=== WHAT TO DO ===
Print the lines in the listing below that fall between the line with "named callee with" and the line with "FAA Safety Team", those two lines included, exactly as they stand and with nothing else.

=== DATA SUPPLIED ===

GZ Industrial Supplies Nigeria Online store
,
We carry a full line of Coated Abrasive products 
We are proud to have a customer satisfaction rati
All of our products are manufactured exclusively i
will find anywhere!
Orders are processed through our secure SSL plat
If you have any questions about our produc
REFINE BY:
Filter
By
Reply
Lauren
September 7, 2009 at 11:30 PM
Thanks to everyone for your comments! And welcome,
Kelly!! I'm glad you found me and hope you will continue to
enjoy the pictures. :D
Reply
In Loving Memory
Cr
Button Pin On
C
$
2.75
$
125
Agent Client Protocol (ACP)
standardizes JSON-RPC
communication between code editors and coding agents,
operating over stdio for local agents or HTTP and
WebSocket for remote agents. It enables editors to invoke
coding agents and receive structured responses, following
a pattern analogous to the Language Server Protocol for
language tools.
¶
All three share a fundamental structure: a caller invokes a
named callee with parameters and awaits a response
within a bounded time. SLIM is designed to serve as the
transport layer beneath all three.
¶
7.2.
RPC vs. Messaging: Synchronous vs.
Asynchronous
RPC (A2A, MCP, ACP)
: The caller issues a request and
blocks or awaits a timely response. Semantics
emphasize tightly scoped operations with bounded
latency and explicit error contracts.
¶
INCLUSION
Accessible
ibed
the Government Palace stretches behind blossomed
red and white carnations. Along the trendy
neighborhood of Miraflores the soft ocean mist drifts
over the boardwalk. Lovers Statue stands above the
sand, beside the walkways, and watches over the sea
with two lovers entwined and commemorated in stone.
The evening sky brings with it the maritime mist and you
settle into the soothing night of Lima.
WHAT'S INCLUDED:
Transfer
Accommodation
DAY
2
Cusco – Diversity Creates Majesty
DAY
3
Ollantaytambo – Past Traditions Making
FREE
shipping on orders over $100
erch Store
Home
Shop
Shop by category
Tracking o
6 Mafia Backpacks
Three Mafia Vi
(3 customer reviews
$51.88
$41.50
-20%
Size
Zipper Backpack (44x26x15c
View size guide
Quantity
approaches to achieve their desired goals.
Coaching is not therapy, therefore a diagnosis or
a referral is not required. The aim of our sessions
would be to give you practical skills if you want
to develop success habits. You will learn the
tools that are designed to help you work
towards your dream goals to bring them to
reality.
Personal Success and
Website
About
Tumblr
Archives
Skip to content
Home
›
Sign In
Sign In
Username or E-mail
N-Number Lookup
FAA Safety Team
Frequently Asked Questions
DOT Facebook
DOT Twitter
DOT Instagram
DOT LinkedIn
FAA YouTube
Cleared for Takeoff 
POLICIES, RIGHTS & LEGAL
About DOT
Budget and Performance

=== RESPONSE TO THE EXERCISE ===
named callee with parameters and awaits a response
within a bounded time. SLIM is designed to serve as the
transport layer beneath all three.
¶
7.2.
RPC vs. Messaging: Synchronous vs.
Asynchronous
RPC (A2A, MCP, ACP)
: The caller issues a request and
blocks or awaits a timely response. Semantics
emphasize tightly scoped operations with bounded
latency and explicit error contracts.
¶
INCLUSION
Accessible
ibed
the Government Palace stretches behind blossomed
red and white carnations. Along the trendy
neighborhood of Miraflores the soft ocean mist drifts
over the boardwalk. Lovers Statue stands above the
sand, beside the walkways, and watches over the sea
with two lovers entwined and commemorated in stone.
The evening sky brings with it the maritime mist and you
settle into the soothing night of Lima.
WHAT'S INCLUDED:
Transfer
Accommodation
DAY
2
Cusco – Diversity Creates Majesty
DAY
3
Ollantaytambo – Past Traditions Making
FREE
shipping on orders over $100
erch Store
Home
Shop
Shop by category
Tracking o
6 Mafia Backpacks
Three Mafia Vi
(3 customer reviews
$51.88
$41.50
-20%
Size
Zipper Backpack (44x26x15c
View size guide
Quantity
approaches to achieve their desired goals.
Coaching is not therapy, therefore a diagnosis or
a referral is not required. The aim of our sessions
would be to give you practical skills if you want
to develop success habits. You will learn the
tools that are designed to help you work
towards your dream goals to bring them to
reality.
Personal Success and
Website
About
Tumblr
Archives
Skip to content
Home
›
Sign In
Sign In
Username or E-mail
N-Number Lookup
FAA Safety Team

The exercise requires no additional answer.